> [EXERCISE REQUIREMENTS]
Could you return every line of the material below word for word, leaving out the pictures?

> [DATA SUPPLIED]
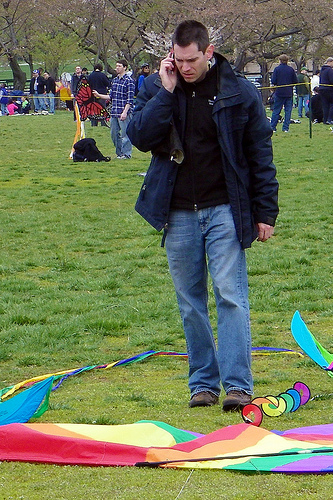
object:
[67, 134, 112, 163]
bag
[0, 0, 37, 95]
tree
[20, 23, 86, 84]
trees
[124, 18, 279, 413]
person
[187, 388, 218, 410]
foot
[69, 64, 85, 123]
person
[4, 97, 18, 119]
kids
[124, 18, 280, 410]
guy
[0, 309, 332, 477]
kite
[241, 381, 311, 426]
tail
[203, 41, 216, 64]
ear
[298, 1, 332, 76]
trees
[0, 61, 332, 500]
park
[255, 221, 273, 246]
hand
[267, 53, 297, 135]
people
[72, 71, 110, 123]
butterfly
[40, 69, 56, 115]
people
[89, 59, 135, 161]
people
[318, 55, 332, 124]
people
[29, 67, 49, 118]
people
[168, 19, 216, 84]
head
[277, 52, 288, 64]
head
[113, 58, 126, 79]
head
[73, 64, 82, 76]
head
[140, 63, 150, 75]
head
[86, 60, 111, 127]
person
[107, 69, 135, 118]
plaid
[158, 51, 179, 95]
hand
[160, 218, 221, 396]
leg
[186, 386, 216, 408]
feet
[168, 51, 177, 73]
cellphone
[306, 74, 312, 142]
post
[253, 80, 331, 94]
rope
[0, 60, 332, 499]
field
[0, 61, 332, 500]
ground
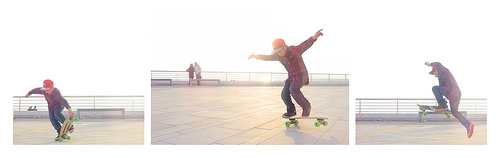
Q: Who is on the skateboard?
A: A man.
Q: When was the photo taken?
A: Day time.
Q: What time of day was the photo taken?
A: Afternoon.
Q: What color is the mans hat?
A: Red.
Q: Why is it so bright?
A: Sunny.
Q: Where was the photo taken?
A: At the beach.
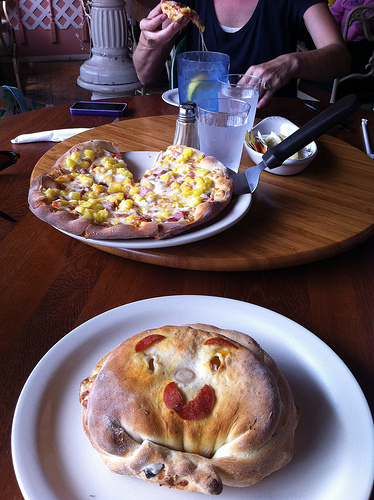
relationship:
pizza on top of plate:
[28, 139, 234, 241] [57, 150, 256, 249]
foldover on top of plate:
[77, 324, 301, 498] [10, 294, 372, 500]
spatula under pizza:
[227, 93, 361, 200] [28, 139, 234, 241]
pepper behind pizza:
[174, 102, 199, 151] [28, 139, 234, 241]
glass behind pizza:
[196, 97, 252, 174] [28, 139, 234, 241]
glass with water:
[196, 97, 252, 174] [195, 120, 246, 175]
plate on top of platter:
[57, 150, 256, 249] [29, 112, 372, 272]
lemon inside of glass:
[186, 72, 214, 102] [175, 51, 231, 116]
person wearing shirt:
[130, 0, 352, 108] [186, 1, 330, 98]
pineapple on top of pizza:
[121, 200, 138, 210] [28, 139, 234, 241]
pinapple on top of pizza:
[190, 197, 201, 205] [28, 139, 234, 241]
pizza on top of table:
[28, 139, 234, 241] [1, 93, 373, 499]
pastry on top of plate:
[77, 324, 301, 498] [10, 294, 372, 500]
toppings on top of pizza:
[53, 150, 210, 223] [28, 139, 234, 241]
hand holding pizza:
[138, 2, 191, 55] [162, 0, 209, 33]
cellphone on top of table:
[70, 100, 130, 116] [1, 93, 373, 499]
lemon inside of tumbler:
[186, 72, 214, 102] [175, 51, 231, 116]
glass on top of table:
[175, 51, 231, 116] [1, 93, 373, 499]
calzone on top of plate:
[77, 324, 301, 498] [10, 294, 372, 500]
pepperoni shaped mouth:
[163, 382, 221, 420] [170, 381, 211, 405]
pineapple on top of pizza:
[106, 181, 124, 193] [28, 139, 234, 241]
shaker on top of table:
[174, 102, 199, 151] [1, 93, 373, 499]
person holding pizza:
[130, 0, 352, 108] [162, 0, 209, 33]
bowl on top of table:
[246, 115, 317, 177] [1, 93, 373, 499]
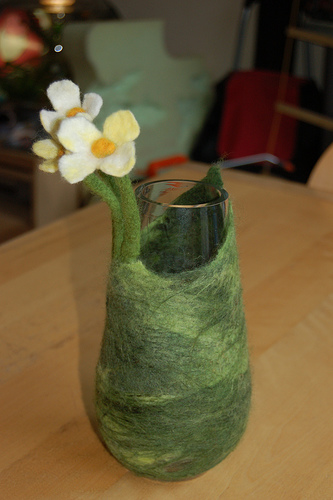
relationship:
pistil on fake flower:
[92, 136, 117, 159] [58, 108, 140, 183]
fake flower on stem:
[34, 77, 141, 182] [86, 174, 139, 268]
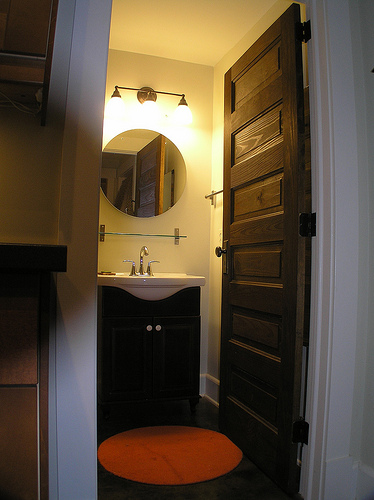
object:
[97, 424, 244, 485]
rug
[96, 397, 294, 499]
floor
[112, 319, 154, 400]
doors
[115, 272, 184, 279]
sink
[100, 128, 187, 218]
mirror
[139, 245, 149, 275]
faucet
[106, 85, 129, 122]
lights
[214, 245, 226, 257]
doorknob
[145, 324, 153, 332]
knobs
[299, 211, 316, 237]
door hinge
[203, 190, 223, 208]
towel rack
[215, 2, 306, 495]
door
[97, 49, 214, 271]
wall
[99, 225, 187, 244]
towel rack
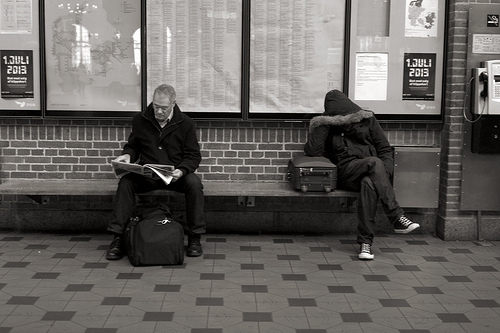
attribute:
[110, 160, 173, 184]
newspaper — black, white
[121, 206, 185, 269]
bag — black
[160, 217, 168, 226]
zipper — silver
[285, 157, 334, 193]
suitcase — black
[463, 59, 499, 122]
phone — payphone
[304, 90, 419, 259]
person — sleeping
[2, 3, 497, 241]
wall — brick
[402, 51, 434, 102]
poster — black, white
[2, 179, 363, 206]
bench — long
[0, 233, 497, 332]
floor — black, gray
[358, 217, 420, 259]
shoes — black, white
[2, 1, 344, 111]
window — reflecting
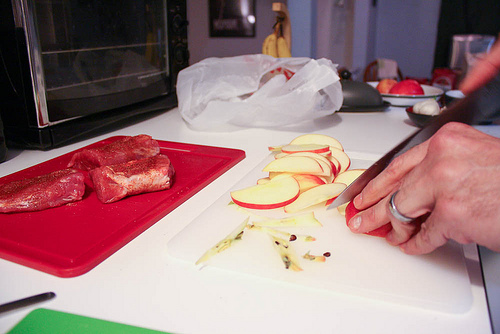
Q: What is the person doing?
A: Cutting an apple.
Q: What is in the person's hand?
A: A knife.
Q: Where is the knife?
A: In the person's hand.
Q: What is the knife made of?
A: Metal.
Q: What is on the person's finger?
A: A ring.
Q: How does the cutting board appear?
A: White in color.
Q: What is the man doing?
A: Slicing the apples.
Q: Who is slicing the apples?
A: A man.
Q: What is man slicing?
A: Apples.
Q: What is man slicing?
A: The apples.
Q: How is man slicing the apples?
A: Knife.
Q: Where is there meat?
A: On the red tray.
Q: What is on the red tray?
A: Meat.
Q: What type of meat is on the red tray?
A: Beef.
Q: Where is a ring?
A: Around a finger.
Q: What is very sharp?
A: Knife.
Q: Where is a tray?
A: On countertop.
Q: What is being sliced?
A: An apple.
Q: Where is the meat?
A: On red board.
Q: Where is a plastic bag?
A: On the table.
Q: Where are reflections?
A: On microwave window.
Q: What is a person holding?
A: A knife.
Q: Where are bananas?
A: On other side of the table.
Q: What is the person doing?
A: Cutting food.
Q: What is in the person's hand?
A: A knife.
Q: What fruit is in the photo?
A: A apple.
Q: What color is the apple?
A: Red.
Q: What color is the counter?
A: White.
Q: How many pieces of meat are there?
A: Three.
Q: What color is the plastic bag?
A: White.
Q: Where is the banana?
A: On the hook.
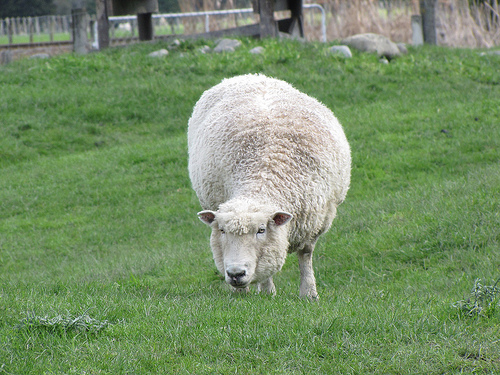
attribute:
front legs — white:
[249, 235, 321, 307]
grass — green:
[348, 238, 414, 292]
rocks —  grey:
[327, 30, 410, 63]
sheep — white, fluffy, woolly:
[185, 70, 352, 303]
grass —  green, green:
[0, 37, 497, 373]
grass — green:
[355, 171, 461, 317]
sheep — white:
[183, 70, 383, 297]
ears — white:
[191, 194, 316, 234]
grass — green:
[374, 50, 491, 372]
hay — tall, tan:
[301, 4, 497, 46]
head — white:
[197, 197, 291, 287]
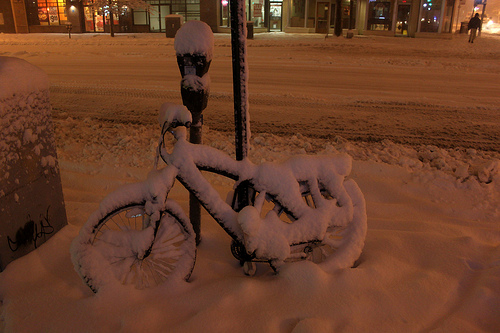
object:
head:
[474, 13, 479, 18]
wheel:
[72, 195, 198, 295]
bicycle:
[70, 103, 367, 299]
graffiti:
[2, 214, 73, 253]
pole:
[338, 15, 346, 32]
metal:
[226, 0, 249, 267]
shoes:
[468, 39, 474, 43]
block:
[0, 54, 70, 272]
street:
[0, 34, 499, 156]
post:
[226, 0, 248, 260]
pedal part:
[243, 259, 258, 276]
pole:
[187, 100, 207, 248]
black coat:
[468, 17, 481, 30]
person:
[468, 13, 484, 44]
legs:
[469, 27, 477, 40]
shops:
[0, 0, 500, 34]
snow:
[0, 30, 499, 332]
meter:
[168, 17, 216, 247]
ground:
[374, 97, 441, 137]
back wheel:
[236, 170, 369, 275]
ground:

> [RESPONSE TO THIS TASK]
object:
[67, 134, 112, 163]
bag
[0, 0, 37, 95]
tree
[20, 23, 86, 84]
trees
[124, 18, 279, 413]
person
[187, 388, 218, 410]
foot
[69, 64, 85, 123]
person
[4, 97, 18, 119]
kids
[124, 18, 280, 410]
guy
[0, 309, 332, 477]
kite
[241, 381, 311, 426]
tail
[203, 41, 216, 64]
ear
[298, 1, 332, 76]
trees
[0, 61, 332, 500]
park
[255, 221, 273, 246]
hand
[267, 53, 297, 135]
people
[72, 71, 110, 123]
butterfly
[40, 69, 56, 115]
people
[89, 59, 135, 161]
people
[318, 55, 332, 124]
people
[29, 67, 49, 118]
people
[168, 19, 216, 84]
head
[277, 52, 288, 64]
head
[113, 58, 126, 79]
head
[73, 64, 82, 76]
head
[140, 63, 150, 75]
head
[86, 60, 111, 127]
person
[107, 69, 135, 118]
plaid
[158, 51, 179, 95]
hand
[160, 218, 221, 396]
leg
[186, 386, 216, 408]
feet
[168, 51, 177, 73]
cellphone
[306, 74, 312, 142]
post
[253, 80, 331, 94]
rope
[0, 60, 332, 499]
field
[0, 61, 332, 500]
ground
Q: Who is on the skateboard?
A: A man.
Q: When was the photo taken?
A: Day time.
Q: What time of day was the photo taken?
A: Afternoon.
Q: What color is the mans hat?
A: Red.
Q: Why is it so bright?
A: Sunny.
Q: Where was the photo taken?
A: At the beach.
relationship:
pizza on top of plate:
[28, 139, 234, 241] [57, 150, 256, 249]
foldover on top of plate:
[77, 324, 301, 498] [10, 294, 372, 500]
spatula under pizza:
[227, 93, 361, 200] [28, 139, 234, 241]
pepper behind pizza:
[174, 102, 199, 151] [28, 139, 234, 241]
glass behind pizza:
[196, 97, 252, 174] [28, 139, 234, 241]
glass with water:
[196, 97, 252, 174] [195, 120, 246, 175]
plate on top of platter:
[57, 150, 256, 249] [29, 112, 372, 272]
lemon inside of glass:
[186, 72, 214, 102] [175, 51, 231, 116]
person wearing shirt:
[130, 0, 352, 108] [186, 1, 330, 98]
pineapple on top of pizza:
[121, 200, 138, 210] [28, 139, 234, 241]
pinapple on top of pizza:
[190, 197, 201, 205] [28, 139, 234, 241]
pizza on top of table:
[28, 139, 234, 241] [1, 93, 373, 499]
pastry on top of plate:
[77, 324, 301, 498] [10, 294, 372, 500]
toppings on top of pizza:
[53, 150, 210, 223] [28, 139, 234, 241]
hand holding pizza:
[138, 2, 191, 55] [162, 0, 209, 33]
cellphone on top of table:
[70, 100, 130, 116] [1, 93, 373, 499]
lemon inside of tumbler:
[186, 72, 214, 102] [175, 51, 231, 116]
glass on top of table:
[175, 51, 231, 116] [1, 93, 373, 499]
calzone on top of plate:
[77, 324, 301, 498] [10, 294, 372, 500]
pepperoni shaped mouth:
[163, 382, 221, 420] [170, 381, 211, 405]
pineapple on top of pizza:
[106, 181, 124, 193] [28, 139, 234, 241]
shaker on top of table:
[174, 102, 199, 151] [1, 93, 373, 499]
person holding pizza:
[130, 0, 352, 108] [162, 0, 209, 33]
bowl on top of table:
[246, 115, 317, 177] [1, 93, 373, 499]
relationship:
pistil on fake flower:
[92, 136, 117, 159] [58, 108, 140, 183]
fake flower on stem:
[34, 77, 141, 182] [86, 174, 139, 268]
object:
[97, 424, 244, 485]
rug
[96, 397, 294, 499]
floor
[112, 319, 154, 400]
doors
[115, 272, 184, 279]
sink
[100, 128, 187, 218]
mirror
[139, 245, 149, 275]
faucet
[106, 85, 129, 122]
lights
[214, 245, 226, 257]
doorknob
[145, 324, 153, 332]
knobs
[299, 211, 316, 237]
door hinge
[203, 190, 223, 208]
towel rack
[215, 2, 306, 495]
door
[97, 49, 214, 271]
wall
[99, 225, 187, 244]
towel rack
attribute:
[110, 160, 173, 184]
newspaper — black, white
[121, 206, 185, 269]
bag — black
[160, 217, 168, 226]
zipper — silver
[285, 157, 334, 193]
suitcase — black
[463, 59, 499, 122]
phone — payphone
[304, 90, 419, 259]
person — sleeping
[2, 3, 497, 241]
wall — brick
[402, 51, 434, 102]
poster — black, white
[2, 179, 363, 206]
bench — long
[0, 233, 497, 332]
floor — black, gray
[358, 217, 420, 259]
shoes — black, white
[2, 1, 344, 111]
window — reflecting
Q: What is the person doing?
A: Cutting an apple.
Q: What is in the person's hand?
A: A knife.
Q: Where is the knife?
A: In the person's hand.
Q: What is the knife made of?
A: Metal.
Q: What is on the person's finger?
A: A ring.
Q: How does the cutting board appear?
A: White in color.
Q: What is the man doing?
A: Slicing the apples.
Q: Who is slicing the apples?
A: A man.
Q: What is man slicing?
A: Apples.
Q: What is man slicing?
A: The apples.
Q: How is man slicing the apples?
A: Knife.
Q: Where is there meat?
A: On the red tray.
Q: What is on the red tray?
A: Meat.
Q: What type of meat is on the red tray?
A: Beef.
Q: Where is a ring?
A: Around a finger.
Q: What is very sharp?
A: Knife.
Q: Where is a tray?
A: On countertop.
Q: What is being sliced?
A: An apple.
Q: Where is the meat?
A: On red board.
Q: Where is a plastic bag?
A: On the table.
Q: Where are reflections?
A: On microwave window.
Q: What is a person holding?
A: A knife.
Q: Where are bananas?
A: On other side of the table.
Q: What is the person doing?
A: Cutting food.
Q: What is in the person's hand?
A: A knife.
Q: What fruit is in the photo?
A: A apple.
Q: What color is the apple?
A: Red.
Q: What color is the counter?
A: White.
Q: How many pieces of meat are there?
A: Three.
Q: What color is the plastic bag?
A: White.
Q: Where is the banana?
A: On the hook.
attribute:
front legs — white:
[249, 235, 321, 307]
grass — green:
[348, 238, 414, 292]
rocks —  grey:
[327, 30, 410, 63]
sheep — white, fluffy, woolly:
[185, 70, 352, 303]
grass —  green, green:
[0, 37, 497, 373]
grass — green:
[355, 171, 461, 317]
sheep — white:
[183, 70, 383, 297]
ears — white:
[191, 194, 316, 234]
grass — green:
[374, 50, 491, 372]
hay — tall, tan:
[301, 4, 497, 46]
head — white:
[197, 197, 291, 287]
object:
head:
[474, 13, 479, 18]
wheel:
[72, 195, 198, 295]
bicycle:
[70, 103, 367, 299]
graffiti:
[2, 214, 73, 253]
pole:
[338, 15, 346, 32]
metal:
[226, 0, 249, 267]
shoes:
[468, 39, 474, 43]
block:
[0, 54, 70, 272]
street:
[0, 34, 499, 156]
post:
[226, 0, 248, 260]
pedal part:
[243, 259, 258, 276]
pole:
[187, 100, 207, 248]
black coat:
[468, 17, 481, 30]
person:
[468, 13, 484, 44]
legs:
[469, 27, 477, 40]
shops:
[0, 0, 500, 34]
snow:
[0, 30, 499, 332]
meter:
[168, 17, 216, 247]
ground:
[374, 97, 441, 137]
back wheel:
[236, 170, 369, 275]
ground:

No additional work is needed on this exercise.